Member of the Chamber of Deputies
- In office 15 May 1957 – 15 May 1961
- Constituency: 21st Departmental Grouping

Personal details
- Born: 27 July 1907 Freire, Chile
- Died: 27 August 2001 (aged 94) Pitrufquén, Chile
- Party: Agrarian Labor Party
- Spouse: Clara Olga Bornard Dumont
- Children: Six
- Parent(s): Zacarías Pantoja Prosperina Quiroga
- Occupation: Police officer, Public official, Politician

= Daniel Pantoja =

Chilean police officer, public servant and politician (1907-2001)

Daniel Pantoja (27 July 1907 – 27 August 2001) was a Chilean police officer, public servant, and politician affiliated with the Agrarian Labor Party.

He served as Deputy of the Republic for the 21st Departmental Grouping (Temuco, Lautaro, Imperial, Pitrufquén, and Villarrica) during the 1957–1961 legislative period.

==Biography==
Pantoja was born in Freire on 27 July 1907, the son of Zacarías Pantoja Pérez and Prosperina Quiroga Baquedano.
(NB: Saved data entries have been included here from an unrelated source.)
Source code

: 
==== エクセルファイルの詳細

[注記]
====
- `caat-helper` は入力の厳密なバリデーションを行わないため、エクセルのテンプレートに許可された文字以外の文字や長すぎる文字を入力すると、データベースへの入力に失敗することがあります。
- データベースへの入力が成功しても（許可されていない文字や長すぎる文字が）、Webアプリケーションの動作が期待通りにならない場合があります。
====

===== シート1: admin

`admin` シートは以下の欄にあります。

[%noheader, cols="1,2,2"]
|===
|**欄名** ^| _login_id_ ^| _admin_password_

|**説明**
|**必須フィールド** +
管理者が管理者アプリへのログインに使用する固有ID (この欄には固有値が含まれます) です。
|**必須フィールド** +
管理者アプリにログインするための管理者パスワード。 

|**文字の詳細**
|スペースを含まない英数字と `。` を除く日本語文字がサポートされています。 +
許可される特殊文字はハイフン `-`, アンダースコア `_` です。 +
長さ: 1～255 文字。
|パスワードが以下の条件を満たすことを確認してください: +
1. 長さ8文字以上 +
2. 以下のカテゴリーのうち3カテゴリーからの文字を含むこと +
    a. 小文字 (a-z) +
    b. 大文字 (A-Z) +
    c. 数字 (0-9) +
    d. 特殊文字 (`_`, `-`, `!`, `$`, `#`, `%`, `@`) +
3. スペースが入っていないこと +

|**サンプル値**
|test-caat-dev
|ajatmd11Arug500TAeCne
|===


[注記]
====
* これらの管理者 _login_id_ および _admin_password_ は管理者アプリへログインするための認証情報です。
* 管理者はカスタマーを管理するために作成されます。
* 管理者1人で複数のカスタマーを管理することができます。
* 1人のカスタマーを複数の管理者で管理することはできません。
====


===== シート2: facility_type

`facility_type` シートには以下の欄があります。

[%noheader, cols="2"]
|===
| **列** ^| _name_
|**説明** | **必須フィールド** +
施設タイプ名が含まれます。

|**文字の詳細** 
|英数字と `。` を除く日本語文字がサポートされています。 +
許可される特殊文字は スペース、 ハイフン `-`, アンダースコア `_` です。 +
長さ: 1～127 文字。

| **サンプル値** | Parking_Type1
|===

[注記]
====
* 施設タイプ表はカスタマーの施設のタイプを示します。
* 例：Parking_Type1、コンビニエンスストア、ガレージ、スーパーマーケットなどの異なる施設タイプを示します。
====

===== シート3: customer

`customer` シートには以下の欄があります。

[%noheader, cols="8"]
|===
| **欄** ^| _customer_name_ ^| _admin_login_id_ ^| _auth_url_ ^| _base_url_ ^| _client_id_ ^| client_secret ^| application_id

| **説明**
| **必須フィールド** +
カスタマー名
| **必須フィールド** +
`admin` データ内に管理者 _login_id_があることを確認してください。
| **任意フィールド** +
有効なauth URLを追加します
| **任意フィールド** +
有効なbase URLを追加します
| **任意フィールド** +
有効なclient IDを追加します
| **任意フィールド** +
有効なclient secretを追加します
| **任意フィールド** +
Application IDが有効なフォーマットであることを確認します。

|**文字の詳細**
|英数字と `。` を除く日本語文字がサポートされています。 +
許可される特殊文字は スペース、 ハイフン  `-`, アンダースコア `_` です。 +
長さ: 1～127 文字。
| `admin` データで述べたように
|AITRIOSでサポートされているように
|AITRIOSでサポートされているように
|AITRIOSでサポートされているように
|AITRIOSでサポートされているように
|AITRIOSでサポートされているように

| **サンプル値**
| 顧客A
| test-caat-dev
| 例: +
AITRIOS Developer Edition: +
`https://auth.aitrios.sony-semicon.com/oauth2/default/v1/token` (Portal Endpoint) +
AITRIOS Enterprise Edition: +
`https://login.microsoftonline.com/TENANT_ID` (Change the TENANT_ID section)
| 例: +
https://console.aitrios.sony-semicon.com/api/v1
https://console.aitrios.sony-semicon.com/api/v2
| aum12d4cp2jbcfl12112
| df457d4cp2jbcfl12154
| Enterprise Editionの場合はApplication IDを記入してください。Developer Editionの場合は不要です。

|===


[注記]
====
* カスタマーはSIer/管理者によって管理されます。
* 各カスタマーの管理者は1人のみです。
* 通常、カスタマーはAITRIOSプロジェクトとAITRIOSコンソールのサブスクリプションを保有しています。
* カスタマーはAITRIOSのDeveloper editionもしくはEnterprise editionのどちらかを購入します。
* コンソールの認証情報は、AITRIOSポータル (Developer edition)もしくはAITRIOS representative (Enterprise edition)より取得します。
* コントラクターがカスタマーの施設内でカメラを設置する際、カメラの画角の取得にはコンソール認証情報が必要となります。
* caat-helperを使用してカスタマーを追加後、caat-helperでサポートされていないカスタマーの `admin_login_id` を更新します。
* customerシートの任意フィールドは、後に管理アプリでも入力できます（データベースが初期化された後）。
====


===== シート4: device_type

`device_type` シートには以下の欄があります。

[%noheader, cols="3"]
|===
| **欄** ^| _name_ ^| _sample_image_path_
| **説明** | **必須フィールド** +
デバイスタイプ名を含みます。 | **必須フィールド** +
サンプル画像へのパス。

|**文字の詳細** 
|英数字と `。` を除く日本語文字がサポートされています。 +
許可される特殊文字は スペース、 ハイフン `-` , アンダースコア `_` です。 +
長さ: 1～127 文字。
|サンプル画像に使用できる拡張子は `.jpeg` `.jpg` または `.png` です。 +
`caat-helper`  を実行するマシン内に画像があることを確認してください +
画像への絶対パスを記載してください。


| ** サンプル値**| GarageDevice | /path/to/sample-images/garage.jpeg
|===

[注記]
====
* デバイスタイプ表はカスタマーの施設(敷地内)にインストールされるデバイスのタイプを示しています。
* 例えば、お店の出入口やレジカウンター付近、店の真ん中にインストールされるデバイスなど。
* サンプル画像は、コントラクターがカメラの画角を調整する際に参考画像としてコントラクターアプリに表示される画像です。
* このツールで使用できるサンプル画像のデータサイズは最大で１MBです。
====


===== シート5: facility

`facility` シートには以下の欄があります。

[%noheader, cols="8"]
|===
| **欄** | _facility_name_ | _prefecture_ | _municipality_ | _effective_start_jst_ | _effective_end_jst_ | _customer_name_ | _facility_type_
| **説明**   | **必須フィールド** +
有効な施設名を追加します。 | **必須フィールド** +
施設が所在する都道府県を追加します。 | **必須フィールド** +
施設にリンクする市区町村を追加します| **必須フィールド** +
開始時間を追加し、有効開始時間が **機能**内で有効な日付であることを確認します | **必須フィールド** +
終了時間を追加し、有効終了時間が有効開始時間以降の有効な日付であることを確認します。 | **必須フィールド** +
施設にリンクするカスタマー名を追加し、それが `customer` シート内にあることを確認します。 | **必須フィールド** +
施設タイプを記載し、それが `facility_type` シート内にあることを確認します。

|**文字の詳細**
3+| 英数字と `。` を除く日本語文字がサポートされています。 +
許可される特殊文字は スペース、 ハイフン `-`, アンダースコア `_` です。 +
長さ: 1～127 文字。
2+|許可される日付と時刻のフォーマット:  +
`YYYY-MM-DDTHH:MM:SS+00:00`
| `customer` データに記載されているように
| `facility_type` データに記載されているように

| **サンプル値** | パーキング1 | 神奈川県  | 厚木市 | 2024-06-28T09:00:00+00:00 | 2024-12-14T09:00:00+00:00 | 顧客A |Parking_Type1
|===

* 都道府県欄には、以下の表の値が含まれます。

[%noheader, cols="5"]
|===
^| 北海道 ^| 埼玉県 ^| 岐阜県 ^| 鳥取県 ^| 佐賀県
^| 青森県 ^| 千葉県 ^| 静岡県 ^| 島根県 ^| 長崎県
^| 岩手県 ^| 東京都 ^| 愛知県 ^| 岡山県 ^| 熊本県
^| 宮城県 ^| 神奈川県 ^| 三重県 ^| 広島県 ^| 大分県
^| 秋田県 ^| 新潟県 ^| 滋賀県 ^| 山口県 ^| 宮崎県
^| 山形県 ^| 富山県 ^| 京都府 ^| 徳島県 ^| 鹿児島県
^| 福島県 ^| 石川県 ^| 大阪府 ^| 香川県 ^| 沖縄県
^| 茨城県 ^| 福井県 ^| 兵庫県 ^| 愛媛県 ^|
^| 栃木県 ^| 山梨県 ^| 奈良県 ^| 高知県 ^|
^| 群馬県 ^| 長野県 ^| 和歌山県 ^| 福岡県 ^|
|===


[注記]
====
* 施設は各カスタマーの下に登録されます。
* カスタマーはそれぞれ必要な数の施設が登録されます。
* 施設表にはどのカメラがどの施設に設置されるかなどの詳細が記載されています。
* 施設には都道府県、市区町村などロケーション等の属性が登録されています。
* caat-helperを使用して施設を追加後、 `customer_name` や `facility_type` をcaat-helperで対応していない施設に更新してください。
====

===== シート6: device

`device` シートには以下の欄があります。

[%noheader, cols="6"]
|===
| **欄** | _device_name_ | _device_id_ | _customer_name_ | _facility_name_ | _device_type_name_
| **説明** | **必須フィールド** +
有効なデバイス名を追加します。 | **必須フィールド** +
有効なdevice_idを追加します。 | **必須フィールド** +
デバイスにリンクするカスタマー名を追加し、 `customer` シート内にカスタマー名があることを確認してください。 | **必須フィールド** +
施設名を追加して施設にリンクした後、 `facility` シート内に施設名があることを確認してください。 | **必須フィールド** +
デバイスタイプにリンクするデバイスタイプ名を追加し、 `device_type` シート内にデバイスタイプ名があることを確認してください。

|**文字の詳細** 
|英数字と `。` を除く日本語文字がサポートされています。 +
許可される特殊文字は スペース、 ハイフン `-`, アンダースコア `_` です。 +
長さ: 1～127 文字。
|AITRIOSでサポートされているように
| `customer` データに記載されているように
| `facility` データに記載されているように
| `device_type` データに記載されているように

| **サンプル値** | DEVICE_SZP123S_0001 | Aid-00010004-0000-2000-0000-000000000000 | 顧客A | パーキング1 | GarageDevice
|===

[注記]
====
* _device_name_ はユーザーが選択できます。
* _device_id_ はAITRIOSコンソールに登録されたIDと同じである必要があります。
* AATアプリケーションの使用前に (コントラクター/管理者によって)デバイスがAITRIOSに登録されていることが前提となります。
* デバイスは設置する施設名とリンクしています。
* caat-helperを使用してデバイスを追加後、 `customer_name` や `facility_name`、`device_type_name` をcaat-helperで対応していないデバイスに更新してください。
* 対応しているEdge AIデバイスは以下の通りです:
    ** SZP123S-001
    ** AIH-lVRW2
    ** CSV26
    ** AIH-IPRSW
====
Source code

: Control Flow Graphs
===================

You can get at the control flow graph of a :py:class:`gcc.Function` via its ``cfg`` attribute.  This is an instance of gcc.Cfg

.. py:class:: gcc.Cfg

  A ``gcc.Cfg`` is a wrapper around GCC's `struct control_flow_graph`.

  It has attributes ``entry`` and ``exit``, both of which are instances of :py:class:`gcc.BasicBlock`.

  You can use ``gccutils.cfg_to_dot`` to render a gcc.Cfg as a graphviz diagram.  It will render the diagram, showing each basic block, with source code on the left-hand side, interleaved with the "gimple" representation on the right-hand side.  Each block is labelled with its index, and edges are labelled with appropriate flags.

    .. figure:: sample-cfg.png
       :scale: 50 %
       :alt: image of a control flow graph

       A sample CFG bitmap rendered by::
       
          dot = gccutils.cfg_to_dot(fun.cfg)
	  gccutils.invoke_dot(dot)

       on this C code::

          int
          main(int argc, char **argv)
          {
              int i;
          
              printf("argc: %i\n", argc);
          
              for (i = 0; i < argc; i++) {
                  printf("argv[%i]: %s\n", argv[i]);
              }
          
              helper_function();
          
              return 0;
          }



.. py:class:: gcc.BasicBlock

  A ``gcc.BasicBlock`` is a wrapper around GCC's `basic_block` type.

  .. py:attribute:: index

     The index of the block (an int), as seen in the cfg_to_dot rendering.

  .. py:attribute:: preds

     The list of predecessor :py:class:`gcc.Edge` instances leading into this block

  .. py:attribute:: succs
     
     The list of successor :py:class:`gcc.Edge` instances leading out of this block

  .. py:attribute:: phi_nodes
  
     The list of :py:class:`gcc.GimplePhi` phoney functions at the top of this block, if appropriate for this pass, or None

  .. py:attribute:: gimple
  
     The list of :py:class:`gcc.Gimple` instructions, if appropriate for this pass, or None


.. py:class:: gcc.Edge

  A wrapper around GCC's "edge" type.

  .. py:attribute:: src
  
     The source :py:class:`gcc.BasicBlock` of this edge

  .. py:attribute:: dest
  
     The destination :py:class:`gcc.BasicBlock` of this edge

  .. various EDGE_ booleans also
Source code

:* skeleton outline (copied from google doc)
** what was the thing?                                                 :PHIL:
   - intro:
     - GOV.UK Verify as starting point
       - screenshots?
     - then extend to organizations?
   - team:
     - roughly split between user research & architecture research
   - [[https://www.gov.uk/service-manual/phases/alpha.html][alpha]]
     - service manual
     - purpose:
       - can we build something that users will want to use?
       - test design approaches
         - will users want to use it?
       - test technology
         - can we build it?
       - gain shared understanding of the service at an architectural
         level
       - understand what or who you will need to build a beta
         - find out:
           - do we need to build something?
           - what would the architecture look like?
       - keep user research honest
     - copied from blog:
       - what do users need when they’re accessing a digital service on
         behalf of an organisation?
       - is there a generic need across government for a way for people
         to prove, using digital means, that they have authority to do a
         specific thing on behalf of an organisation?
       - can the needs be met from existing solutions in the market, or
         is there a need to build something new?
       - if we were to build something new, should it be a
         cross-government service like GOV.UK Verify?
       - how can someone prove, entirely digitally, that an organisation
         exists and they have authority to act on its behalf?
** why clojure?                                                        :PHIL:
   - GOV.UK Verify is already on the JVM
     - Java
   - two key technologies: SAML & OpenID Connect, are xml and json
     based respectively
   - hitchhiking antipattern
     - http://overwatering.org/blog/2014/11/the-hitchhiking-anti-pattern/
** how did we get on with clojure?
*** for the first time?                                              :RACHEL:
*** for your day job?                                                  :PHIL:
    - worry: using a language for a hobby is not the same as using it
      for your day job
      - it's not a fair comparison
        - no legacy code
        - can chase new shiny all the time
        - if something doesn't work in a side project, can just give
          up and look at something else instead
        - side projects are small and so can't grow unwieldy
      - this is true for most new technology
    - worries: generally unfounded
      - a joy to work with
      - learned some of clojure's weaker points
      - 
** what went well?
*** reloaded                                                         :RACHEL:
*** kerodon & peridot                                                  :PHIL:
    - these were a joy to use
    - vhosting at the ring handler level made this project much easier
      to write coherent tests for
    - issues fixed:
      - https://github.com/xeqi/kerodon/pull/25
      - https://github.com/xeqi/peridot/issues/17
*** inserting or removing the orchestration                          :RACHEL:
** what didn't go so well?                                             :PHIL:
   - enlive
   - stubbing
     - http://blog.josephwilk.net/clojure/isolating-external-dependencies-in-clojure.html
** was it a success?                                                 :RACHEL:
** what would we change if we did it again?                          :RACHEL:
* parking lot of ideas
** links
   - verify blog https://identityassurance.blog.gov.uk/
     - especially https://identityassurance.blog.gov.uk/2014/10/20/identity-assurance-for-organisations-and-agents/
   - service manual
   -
He married Clara Olga Bornard Dumont in Pitrufquén on 6 May 1937, and the couple had six children.

He joined the Carabineros de Chile in 1929, serving until 1953. Between 1953 and 1955 he worked in the Undersecretariat of the Ministry of the Interior. He was also a councilor of the Pension Fund of Carabineros (Caja de Previsión de Carabineros).

==Political career==
A member of the Agrarian Labor Party, Pantoja was elected Deputy of the Republic for the 21st Departmental Grouping (Temuco, Lautaro, Imperial, Pitrufquén, and Villarrica) for the 1957–1961 legislative period. He served on the Permanent Commission of Internal Police and Regulations.

==Death==
Pantoja died of bronchopneumonia at his estate in Pitrufquén on 27 August 2001.

==Bibliography==
- Valencia Aravía, Luis (1986). Anales de la República: Registros de los ciudadanos que han integrado los Poderes Ejecutivo y Legislativo. 2nd ed. Santiago: Editorial Andrés Bello.